My baby son could even drive the car when the diapers were running low and he got a craving for corn chips and strained peas on a Saturday night.

He had his own set of keys (plastic) as a toddler, and he'd drag his daddy's sandals to the front door, step into them, reach up with his keys and "lock" the door for the night, any old time of the day he thought of it.









When baby sister came along, big brother climbed up on the stool, threw his three year old 
hands into the sudsy water, and helped wash the bottles for her. He had a tiny brush and a big brush, and he labored like a pro.




Baby sister grew tall enough to put all the clean cutlery away, by tossing it up and over the lip of the drawer when she was only two.

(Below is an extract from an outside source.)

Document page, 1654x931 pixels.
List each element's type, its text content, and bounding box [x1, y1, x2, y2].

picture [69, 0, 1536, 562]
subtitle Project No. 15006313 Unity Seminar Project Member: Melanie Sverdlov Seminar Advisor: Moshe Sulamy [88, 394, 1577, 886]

All those forks and knives and spoons landed somewhere in there, and when she was done, she shoved the drawer shut with two little hands and marched off to bake a sand pie or two for dinner.









When it was green bean season, nobody could snap off the ends and toss those beans into the pot and on the floor and into her tiny waiting mouth like little sister could.

They both folded laundry and dumped it on the right beds, in a big old heap.

They knew how to keep me company, when I so desperately needed a nap and laid down to snooze on a bed with them watching me like a hawk.

And they could tell stories like nobody else when it was time to let the young imaginations click in. Like the massive green dinosaur with no teeth that walked on two legs down Gulf Blvd some days, a friendly dude who was lonely and needed a friend. And they both saw it. Oh, yes.

But the days when helping around the house was no longer a good thing came all to soon, and I kissed goodbye that stage, just like I knew I needed to.

Still, though...weren't those precious days heaven sent, all you mothers out there?